Friday, July 29, 2011

John Boehner is Humiliated Publicly, Still Orange

Last night was a show vote just to prove Boehner had control of his caucus, and the beginning of a dance that will see this bill moved to the Senate, where it would be defeated. He didn't even make it past step one:
What was originally described as a brief snafu has turned into a stunning rebuke of House Republican leaders, who were unable Thursday to round up the minimum number of votes to pass Speaker John Boehner's debt limit bill.

The vote, originally scheduled for 6 p.m., was delayed at the last minute, when Boehner and his leadership team finally faced the harsh reality: despite a swing of momentum in their direction over the previous 24 hours, they didn't have the votes. And with no Democrats there to help them, they needed 217 Republicans to be on board. They were not.

Boehner and his leadership team met for hours, in various leadership offices, with reluctant members, and persuasive supporters, hoping to cobble together a majority. Meanwhile, leadership aides insisted for as long as possible that a vote was still planned late Thursday.

At about 10:30 p.m., House Majority Whip Kevin McCarthy (R-CA) emerged from Boehner's second floor Capitol office and announced to assembled reporters, "No vote tonight."
Today he'll probably find some way to get it passed by putting plenty of teabagger language in there, and so this game gets delayed for yet another day.

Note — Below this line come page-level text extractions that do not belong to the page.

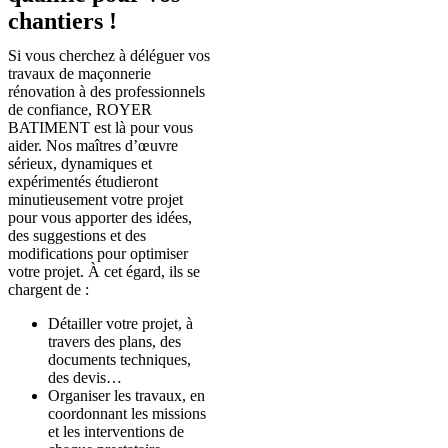
chantiers !
Si vous cherchez à déléguer vos
travaux de maçonnerie
rénovation à des professionnels
de confiance, ROYER
BATIMENT est là pour vous
aider. Nos maîtres d’œuvre
sérieux, dynamiques et
expérimentés étudieront
minutieusement votre projet
pour vous apporter des idées,
des suggestions et des
modifications pour optimiser
votre projet. À cet égard, ils se
chargent de :
Détailler votre projet, à
travers des plans, des
documents techniques,
des devis…
Organiser les travaux, en
coordonnant les missions
et les interventions de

My guess is that it the process remains the same, the senate passes the Reid bill, and sends it back to the house (which I think can happen at the earliest Monday).

And then (I think) the house would have a chance to pass that bill or the country defauts.

I would still bet heavily on us not defaulting (because if we did it would break the most basic law of politics that rich people/corporations always get what they want), but this whole thing has been handled so incompetently by everyone not named Harry Reid and Mitch McConnell that there's at least a chance this actually does happen.

At this point, you'd have to think there's some serious reflection going on in the White House. Maybe using our nation's impending default as an excuse for to try and force through a bipartisan 4 trillion dollar grand austerity wet dream bargain wasn't such a great idea after all?

1 comment:

  1. They have 3 days to avert the economic meltdown of the country, and possibly planet, by each saying the word "Aye" once.